Causes of Disproportionality and Possible Strategies
According to McIntosh, et al. (2014) there are several causes of disproportionality:
- Inadequate implementation of SW-PBS: SW-PBS is a proactive and preventative framework that includes common operational definitions of behavioral expectations, common operational definitions of unexpected behaviors, consistent responses to expectation following behavior, and consistent instructional response to unexpected behaviors.
- Misunderstanding of behavior expectations: We all view the world through an individual lens. This lens is informed by the cultural milieu in which we were raised. Organizations often establish expectations and rules that are based on an assumption of a common understanding that are actually influenced by this cultural lens. SW-PBS helps get everyone on the same page by defining expectations and rules with the actions or behaviors that demonstrate them. For example, a school may define the expectation of respect with the behavior of “Work silently during seatwork.” Including partner representation in defining expectations and rules can go a long way in making sure that all staff, all students, and all parents define behaviors the same way!
- Academic achievement gap: Students who find an instructional activity to be boring, difficult, or embarrassing often engage in disruptive behavior because they have learned over time that such behavior will allow them to escape from that activity through an ODR, time out, buddy room, or other exclusionary forms of discipline. There are pernicious and pervasive achievement gaps in education affecting different demographic groups and caused for a variety of reasons. The metrics and Disproportionality Calculator described above can be can be used to monitor disproportionality for any student outcome. We want positive outcomes for all our students. Therefore, we urge school leaders to monitor for achievement gaps and take steps to remediate these when found. Implementing ETLPs such as increased Opportunities to Respond, Activity sequencing and choice, and Modifying Task Difficulty are evidence-based strategies to help struggling learners.

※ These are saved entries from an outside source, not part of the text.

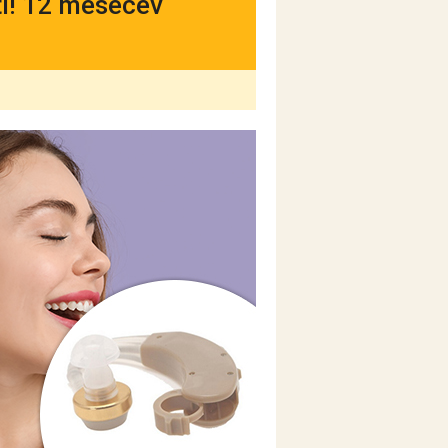
sti! 12 mesecev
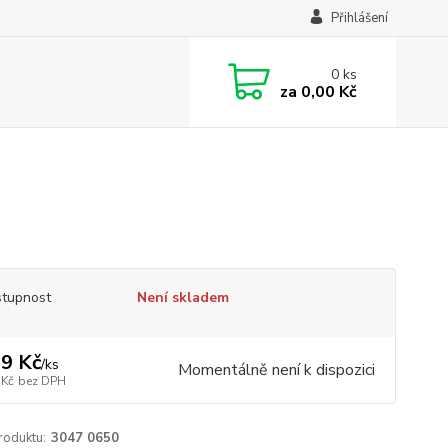
Přihlášení
0
ks
za
0,00 Kč
tupnost
Není skladem
9 Kč
/
ks
Momentálně není k dispozici
 Kč
bez DPH
roduktu:
3047 0650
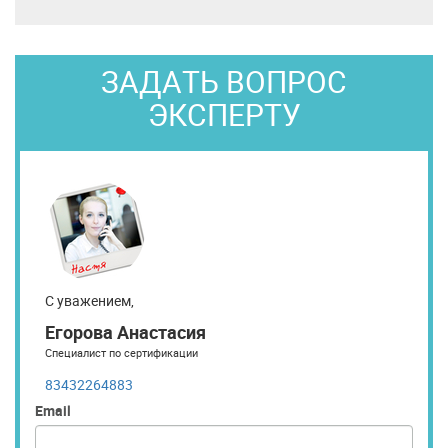
ЗАДАТЬ ВОПРОС
ЭКСПЕРТУ
С уважением,
Егорова Анастасия
Специалист по сертификации
83432264883
Email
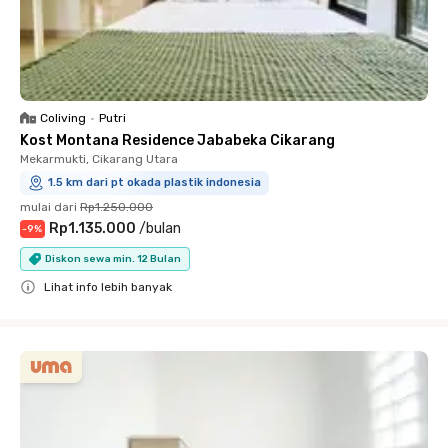
Coliving
•
Putri
Kost Montana Residence Jababeka Cikarang
Mekarmukti, Cikarang Utara
1.5 km dari pt okada plastik indonesia
mulai dari
Rp1.250.000
Rp1.135.000
/
bulan
-
9
%
Diskon sewa min. 12 Bulan
Lihat info lebih banyak
Close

- Lack of student engagement: As mentioned above, when students are bored or they feel like the curriculum does not speak to them, they may engage in escape motivated behavior. Schools and districts not only need to ensure that instruction is engaging and includes many opportunities to respond, but schools and districts must ensure that students culture and the history of all demographic groups are included in curriculum and instruction.

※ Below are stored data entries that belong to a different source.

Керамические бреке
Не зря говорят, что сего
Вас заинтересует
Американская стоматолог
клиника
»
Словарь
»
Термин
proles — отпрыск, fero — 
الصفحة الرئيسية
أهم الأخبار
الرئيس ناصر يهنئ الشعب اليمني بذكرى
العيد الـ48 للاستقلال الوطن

- Explicit or systematic bias: Explicit or systematic bias occurs when overt biases and organizational policies disproportionately impact a demographic group. Using the metrics and Disproportionality Calculator described above, combined with drilling down by Big-5 data (what, when, where, who, and how often) can help schools and districts to identify and address explicit bias in their system. Strong and fair discipline policies, strong and fair hiring policies, strong and fair evaluation policies, use of data, and professional development are effective systems for addressing explicit or systematic bias.

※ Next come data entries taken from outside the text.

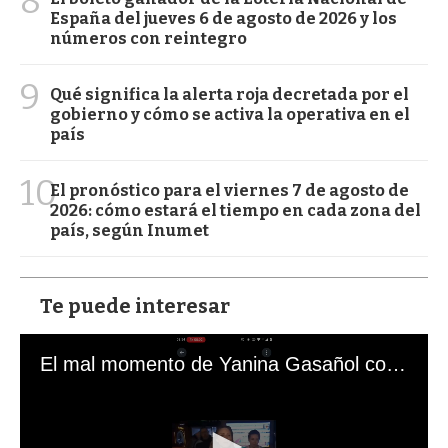
8
España del jueves 6 de agosto de 2026 y los
números con reintegro
9
Qué significa la alerta roja decretada por el
gobierno y cómo se activa la operativa en el
país
10
El pronóstico para el viernes 7 de agosto de
2026: cómo estará el tiempo en cada zona del
país, según Inumet
Te puede interesar
El mal momento de Yanina Gasañol con un hincha argentino en "Subrayado"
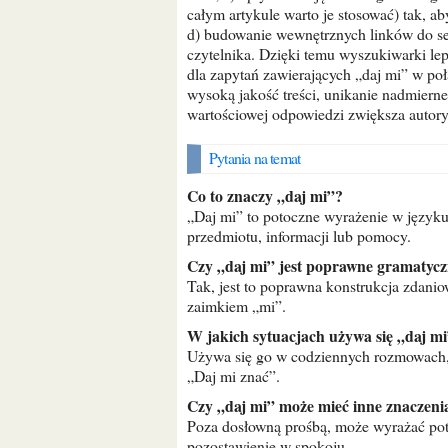
całym artykule warto je stosować) tak, aby
d) budowanie wewnętrznych linków do sek
czytelnika. Dzięki temu wyszukiwarki le
dla zapytań zawierających „daj mi” w po
wysoką jakość treści, unikanie nadmierne
wartościowej odpowiedzi zwiększa autor
Pytania na temat
Co to znaczy „daj mi”?
„Daj mi” to potoczne wyrażenie w języku
przedmiotu, informacji lub pomocy.
Czy „daj mi” jest poprawne gramatycz
Tak, jest to poprawna konstrukcja zdani
zaimkiem „mi”.
W jakich sytuacjach używa się „daj m
Używa się go w codziennych rozmowach, 
„Daj mi znać”.
Czy „daj mi” może mieć inne znaczeni
Poza dosłowną prośbą, może wyrażać potr
pozostawienie w spokoju.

- Implicit bias: Every human has implicit bias! Implicit bias is unconscious bias that affects how we interact with people belonging to different groups. It arises from the social milieu in which we live and were raised. Awareness of our own implicit biases can go a long way to help us avoid our biases manifesting in our actions. However, these biases tend to manifest in situations where there is ambiguity, quick decisions must be made, and in times when we are stressed. We call these situations “Vulnerable Decision Points,” or VDPs. You can identify your own implicit biases by taking the Harvard Project Implicit test. The metrics and Disproportionality Calculator described above combined with drilling down of the Big-5 data by individual teacher can help us to identify VDPs. Once we know our VDPs and how they impact our students, we can identify replacement behaviors, or neutralizing routines that we can do instead of acting on our first impulse.